The cPanel and WHM provides a default configuration which blocks most attacks without extra changes in the configuration. Server’s response to the attackers will change to 403 Forbidden. This simply means that this module successfully detects and blocks the attack before one’s system got the time to process the request.

• After that, a message in one’s Apache error_log file will be received:

Client denied by server configuration.

• A message in /var/log/messageswill arrive:

localhost mod_evasive [2635]:

Blacklisting address X.X.X.X: possible

DoS attack

However, this module does not blacklist the clients forever. One can configure the block time. But it will block them well enough to put an affective stop to the attack.
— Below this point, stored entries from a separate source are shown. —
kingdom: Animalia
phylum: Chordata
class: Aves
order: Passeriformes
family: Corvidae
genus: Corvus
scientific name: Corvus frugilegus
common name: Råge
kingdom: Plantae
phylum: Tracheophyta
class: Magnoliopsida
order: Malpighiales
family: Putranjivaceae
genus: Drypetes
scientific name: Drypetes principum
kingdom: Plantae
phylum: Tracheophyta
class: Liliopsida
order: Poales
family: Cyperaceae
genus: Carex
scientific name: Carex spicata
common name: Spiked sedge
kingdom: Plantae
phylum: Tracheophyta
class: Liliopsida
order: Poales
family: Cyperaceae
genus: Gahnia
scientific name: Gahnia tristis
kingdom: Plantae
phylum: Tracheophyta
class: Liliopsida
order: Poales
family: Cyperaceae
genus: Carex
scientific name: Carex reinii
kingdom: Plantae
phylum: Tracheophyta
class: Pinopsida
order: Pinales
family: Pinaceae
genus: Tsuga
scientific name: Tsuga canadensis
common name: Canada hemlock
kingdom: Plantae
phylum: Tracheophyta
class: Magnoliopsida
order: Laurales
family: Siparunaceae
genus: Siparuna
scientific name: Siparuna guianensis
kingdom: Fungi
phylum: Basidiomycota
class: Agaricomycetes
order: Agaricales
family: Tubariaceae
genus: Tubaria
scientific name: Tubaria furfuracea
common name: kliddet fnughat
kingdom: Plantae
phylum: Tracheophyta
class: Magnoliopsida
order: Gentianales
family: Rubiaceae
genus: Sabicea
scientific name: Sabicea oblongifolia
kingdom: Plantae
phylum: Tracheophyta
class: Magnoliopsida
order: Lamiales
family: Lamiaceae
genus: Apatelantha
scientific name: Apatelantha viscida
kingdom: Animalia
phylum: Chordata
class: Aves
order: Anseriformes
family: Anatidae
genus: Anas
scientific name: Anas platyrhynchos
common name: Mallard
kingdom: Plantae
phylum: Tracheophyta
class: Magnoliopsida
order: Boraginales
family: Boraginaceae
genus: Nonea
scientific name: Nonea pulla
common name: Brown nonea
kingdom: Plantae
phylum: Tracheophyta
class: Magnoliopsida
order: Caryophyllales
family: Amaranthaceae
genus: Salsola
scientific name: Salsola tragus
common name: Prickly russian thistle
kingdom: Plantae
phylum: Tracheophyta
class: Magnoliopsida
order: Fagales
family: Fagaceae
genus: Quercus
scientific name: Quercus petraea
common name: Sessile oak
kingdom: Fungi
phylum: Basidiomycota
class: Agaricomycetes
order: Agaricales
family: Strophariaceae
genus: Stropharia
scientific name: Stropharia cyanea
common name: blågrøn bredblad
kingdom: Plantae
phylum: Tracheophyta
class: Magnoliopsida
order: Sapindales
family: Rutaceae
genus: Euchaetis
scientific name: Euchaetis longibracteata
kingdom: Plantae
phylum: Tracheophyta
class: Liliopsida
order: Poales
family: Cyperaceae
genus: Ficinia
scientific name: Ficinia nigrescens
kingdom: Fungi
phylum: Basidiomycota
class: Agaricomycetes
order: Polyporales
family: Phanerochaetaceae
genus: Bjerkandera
One can adjust the time period to block the attackers by adjusting the DOSBlockingPeriod directive in the mod_evasive configuration file.

Module Installation

One can install it either through the EasyApache 4 interface (WHM >> Home >> Software >> EasyApache 4) or with the help of yum install ea-apache24-mod_evasive command.

For more information, one can go through the Apache Module: Evasive documentation.

Conclusion

This module helps a great deal to put a stop to the efforts of the attackers to attack the server and hamper the technical working of the server.